7In the last part of the analysis, the authors re-examine the findings in light of Wall’s typology.  Of the four profiles – constrained fathers, fathers who have made a “fundamental break” from the paternal role, innovative and independent fathers, and innovative and subversive fathers – only the last two are considered relevant descriptions of the fathers interviewed here. The authors add another type: “innovative and militant.” These fathers demand more recognition from the public sphere for stay-at-home fathers. Overall, the fathers interviewed are satisfied with the Quebec Parental Insurance Plan. But they do not want leave to be mandatory; they think it should be a matter of individual free choice. This finding may be read as support for the direction that Quebec’s family policy has taken.
8It is significant that the authors did not take account of interviewee’s social category. Respondents’ individual trajectories and social origins might have shed light on how equality came to be integrated as a norm in these couples and why the men interviewed have made the considerable investment they have. It is reasonable to assume that the parenting norm these heavily invested fathers are following is experienced differently – and appears more or less valid – by social background and membership. Last, a variable such as socio-occupational category would inform us on the material constraints stay-at-home fathers have to cope with. Since the authors briefly mention non-standard working hours, it seems fair to assume that practical constraints or opportunities related to being in one type of work or another (whether or not one has to be at one’s work station, for example; i.e., whether telework is an option) would influence fathers’ attitudes toward the question of parental or paternity leave.

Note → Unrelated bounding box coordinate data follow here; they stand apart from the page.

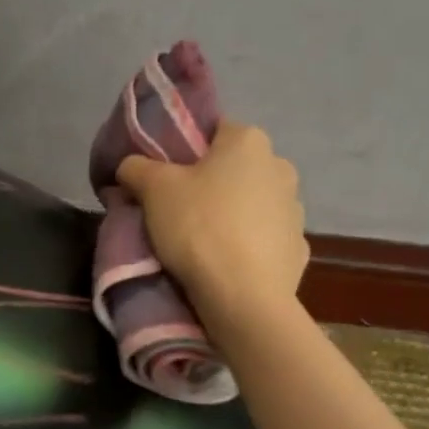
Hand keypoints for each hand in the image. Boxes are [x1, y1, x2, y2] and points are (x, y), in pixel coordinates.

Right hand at [116, 119, 307, 335]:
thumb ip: (136, 167)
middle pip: (234, 168)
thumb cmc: (199, 228)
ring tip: (202, 243)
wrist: (243, 298)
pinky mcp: (298, 248)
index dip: (184, 151)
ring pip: (252, 203)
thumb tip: (130, 165)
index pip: (213, 130)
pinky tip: (227, 264)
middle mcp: (280, 166)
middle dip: (209, 184)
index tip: (164, 177)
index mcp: (249, 141)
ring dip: (232, 214)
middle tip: (177, 210)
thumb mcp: (153, 190)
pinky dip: (248, 245)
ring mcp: (295, 209)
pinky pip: (264, 238)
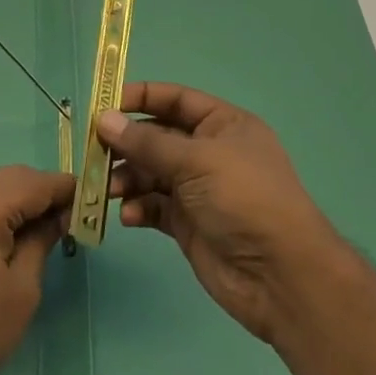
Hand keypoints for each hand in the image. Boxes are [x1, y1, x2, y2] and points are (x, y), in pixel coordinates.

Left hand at [0, 165, 74, 374]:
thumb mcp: (21, 290)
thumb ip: (41, 241)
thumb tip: (59, 216)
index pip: (34, 182)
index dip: (65, 189)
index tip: (89, 203)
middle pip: (10, 177)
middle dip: (41, 191)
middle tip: (67, 219)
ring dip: (16, 198)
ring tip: (38, 229)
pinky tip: (3, 235)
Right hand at [101, 82, 339, 349]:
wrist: (281, 277)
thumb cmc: (244, 200)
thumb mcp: (196, 161)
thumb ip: (147, 142)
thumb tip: (104, 120)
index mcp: (223, 125)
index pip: (175, 100)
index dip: (140, 98)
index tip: (103, 105)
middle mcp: (209, 153)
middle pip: (157, 137)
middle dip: (126, 144)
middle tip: (94, 153)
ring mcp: (198, 190)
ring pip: (150, 173)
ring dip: (127, 178)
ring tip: (107, 189)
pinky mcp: (188, 224)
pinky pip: (154, 206)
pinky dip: (138, 207)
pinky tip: (129, 216)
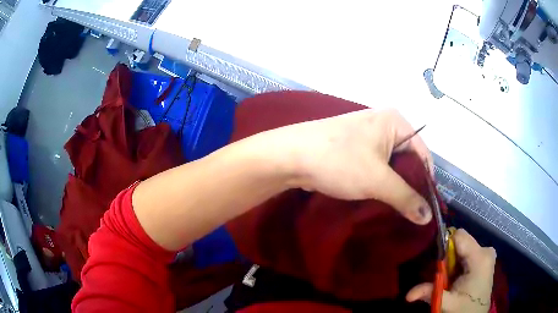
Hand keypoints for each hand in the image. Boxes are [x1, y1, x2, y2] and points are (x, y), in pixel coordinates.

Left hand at [271, 108, 432, 224]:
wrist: (290, 156)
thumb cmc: (339, 161)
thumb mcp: (378, 180)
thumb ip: (406, 198)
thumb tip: (428, 218)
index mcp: (395, 122)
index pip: (423, 154)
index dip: (427, 181)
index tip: (427, 209)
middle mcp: (384, 125)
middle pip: (408, 160)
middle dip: (410, 186)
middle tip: (413, 213)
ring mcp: (368, 137)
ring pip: (392, 166)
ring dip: (395, 187)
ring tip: (399, 211)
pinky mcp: (355, 149)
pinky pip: (377, 168)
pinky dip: (381, 184)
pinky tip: (382, 201)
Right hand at [406, 228, 496, 312]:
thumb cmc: (464, 309)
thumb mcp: (447, 303)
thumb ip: (430, 293)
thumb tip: (407, 295)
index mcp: (480, 258)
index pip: (459, 236)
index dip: (445, 246)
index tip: (439, 264)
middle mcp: (486, 250)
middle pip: (461, 242)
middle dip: (449, 257)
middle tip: (445, 277)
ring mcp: (488, 253)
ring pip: (464, 247)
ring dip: (454, 261)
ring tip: (452, 279)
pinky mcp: (486, 257)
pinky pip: (468, 252)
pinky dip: (460, 263)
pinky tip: (459, 277)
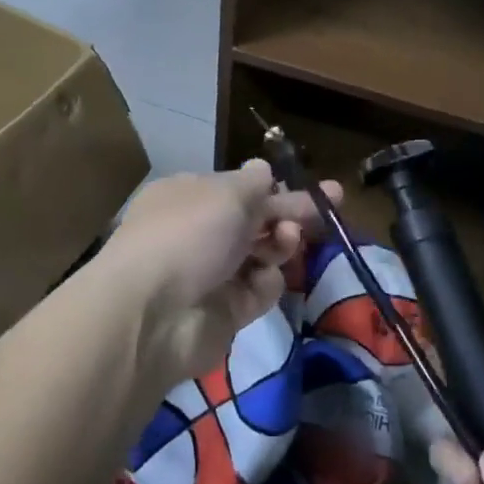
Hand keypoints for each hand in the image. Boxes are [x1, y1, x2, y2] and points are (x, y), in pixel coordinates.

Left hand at [96, 161, 341, 388]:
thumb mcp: (227, 194)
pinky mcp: (225, 312)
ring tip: (288, 239)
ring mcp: (211, 274)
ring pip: (261, 254)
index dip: (274, 187)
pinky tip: (263, 278)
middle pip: (254, 221)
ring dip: (280, 244)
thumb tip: (263, 168)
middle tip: (330, 207)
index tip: (313, 189)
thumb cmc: (188, 234)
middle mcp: (198, 232)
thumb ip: (254, 184)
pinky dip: (265, 284)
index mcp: (190, 196)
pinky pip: (258, 291)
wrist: (154, 315)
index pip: (239, 188)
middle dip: (290, 213)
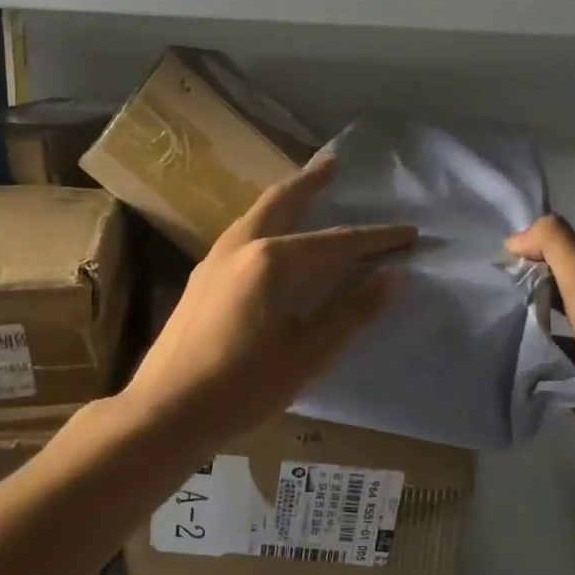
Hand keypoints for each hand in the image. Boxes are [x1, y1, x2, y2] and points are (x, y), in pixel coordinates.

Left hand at [124, 156, 414, 449]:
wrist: (164, 411)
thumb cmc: (243, 387)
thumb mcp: (308, 353)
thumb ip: (353, 311)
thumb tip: (396, 275)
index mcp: (272, 261)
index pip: (337, 243)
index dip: (376, 239)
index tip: (409, 233)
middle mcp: (240, 247)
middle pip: (282, 201)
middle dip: (312, 181)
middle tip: (334, 162)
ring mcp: (213, 261)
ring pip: (256, 214)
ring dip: (285, 199)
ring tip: (305, 190)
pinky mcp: (200, 280)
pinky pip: (241, 235)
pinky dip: (265, 222)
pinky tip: (269, 239)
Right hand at [506, 215, 574, 469]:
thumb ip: (554, 245)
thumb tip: (515, 240)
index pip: (562, 255)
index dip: (531, 250)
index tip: (494, 261)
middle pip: (553, 292)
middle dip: (521, 289)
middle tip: (481, 294)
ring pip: (546, 332)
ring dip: (520, 328)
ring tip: (482, 327)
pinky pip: (545, 369)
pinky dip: (526, 364)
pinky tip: (498, 363)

9Despite the preceding comments, this book is an interesting contribution for anyone wishing to understand how the figure of the father has been evolving recently in Quebec in terms of both policy-legislation and how actors use and perceive these new options.
A. Régnier-Loilier, 2010, “Où en est le mythe du ‘nouveau père’” [What has become of the myth of the “new father”], in Problèmes politiques et sociaux, La Documentation Française 968 (Jan. 2010), p. 64.
Karin Wall, 2012, “Recent changes in father’s leave: A qualitative study of lived experiences,” paper delivered at the Ninth Annual International Leave Policies and Research Seminar, Ljubljana, Slovenia, 13-14 September.